This week, House Republicans announced a K-12 funding package for the 2020-21 school year that will provide schools with additional resources that they can depend on. Additionally, it takes into account many of the challenges that school boards and administrators have brought to lawmakers and targets additional dollars to address these problems. The plan offered by House Republicans will provide schools with an additional $108 million next school year, bringing total state investment in Iowa’s K-12 system to nearly $3.4 billion per year. The details of the plan include $94.7 million for Supplemental State Aid (SSA), building upon House Republican’s strong commitment to K-12 schools over the last decade. Also included is an additional $7.25 million to reduce transportation costs for rural schools and ensure no school spends more than the statewide average for transportation. This will ensure that more dollars make their way into the classroom rather than being spent to bus students to and from school. Also, the plan includes $5.8 million in equity funding to further reduce the cost per pupil gap by $10 per student.

This continues to reduce a long-time inequity between school districts that has existed in the school funding formula since the 1970s. The K-12 proposal from House Republicans fits within the state budget and provides schools with a reasonable increase that they can depend on. House Republicans have made it a priority to follow through on the commitments that have been made to schools and will continue to do so this year. Schools have never been cut under Republican leadership. House Republicans are well on track to setting school funding within 30 days so that school boards have time to plan their budgets for the upcoming school year.

Also this week, the Iowa Department of Education released the annual Condition of Education Report for 2019. Each year, the report provides a detailed analysis of where Iowa’s K-12 system is at in regards to a number of metrics related to students, teachers, and staff. The data shows that Iowa’s K-12 system is in great shape and getting even better. Since 2011, Iowa has added almost 3,500 new teachers to Iowa classrooms. This is in stark contrast to when Democrats controlled the Legislature and the state lost nearly 1,000 educators due to budget mismanagement and a 10% cut to schools. According to the report, the student-teacher ratio declined to 13.04 per student. This ratio has declined every year since 2011, even while enrollment has grown steadily over the same time. Iowa teacher pay continued to rise with the average salary coming in at $59,220. According to the report, the gap between national and Iowa teachers has been reduced significantly in recent years. Additionally, third party studies say that Iowa’s teacher pay ranks among the highest in the country.

On Wednesday the bill I filed to strike Gender Identity from the Iowa Civil Rights code was introduced. Iowans understand fairness, common sense, and biology. Democrats inserted Gender Identity into the Iowa Civil Rights Code in 2007 and I am worried about the unintended consequences that it has created. A woman athlete should not have to compete against males claiming to be a woman, and certainly women athletes should not lose out on scholarships or professional opportunities because they got beat by a male in a woman’s sport. Women should not have to feel as though they can no longer use a women’s locker room or restroom because of the presence of biological males. Our taxpayer-funded medical programs should not be forced to pay for gender reassignment surgeries. Our prisons should not have to house biologically male prisoners in a women’s prison facility. This bill corrects those issues. Unfortunately the chair of the House Judiciary committee has stated the bill will not be assigned to a subcommittee, effectively killing the bill. While I respect his decision, I think it is important that we start this conversation. I am confident my constituents are outraged by the excesses that including Gender Identity in the Civil Rights Code allows. I will continue to fight for fairness, common sense, and scientifically sound public policy.

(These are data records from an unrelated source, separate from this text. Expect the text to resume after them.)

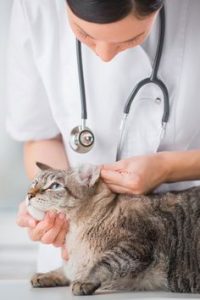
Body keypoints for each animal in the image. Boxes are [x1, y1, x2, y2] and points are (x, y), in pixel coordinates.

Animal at [27, 162, 200, 296]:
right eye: (34, 183)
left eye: (55, 186)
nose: (29, 194)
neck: (74, 234)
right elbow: (64, 270)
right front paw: (44, 275)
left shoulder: (136, 246)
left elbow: (103, 264)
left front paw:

On Thursday the Subcommittee met for House File 2004, the Rumble Strip bill, also known as Baylee’s Bill. This bill stemmed from the tragic loss of Baylee Hess at a rural intersection with US 30 in Benton County last Thanksgiving weekend. The bill calls for rumble strips at all of these county roads that intersect with US and state highways. Jade Ewoldt and Jasmine Gaston, sisters of Baylee, attended the subcommittee meeting and spoke about the need for this bill. The bill passed unanimously and now goes to the full Transportation Committee for consideration. Senator Tim Kapucian, Chair of the Senate Transportation Committee, will also be starting a companion bill with the same language in the Senate to expedite the process. I greatly appreciated Jade and Jasmine’s determination in seeing this through in honor of their sister, Baylee.

This week I was visited by FFA groups from the West Marshall and Green Mountain Garwin schools. It’s always fun to meet these bright young students and answer the questions.

As always, I hope to see you here at the capitol during the session. This is a beautiful building and well worth the time to visit and tour it. I can also have my clerk take constituents up in the capitol dome and out into the cupola overlooking the city.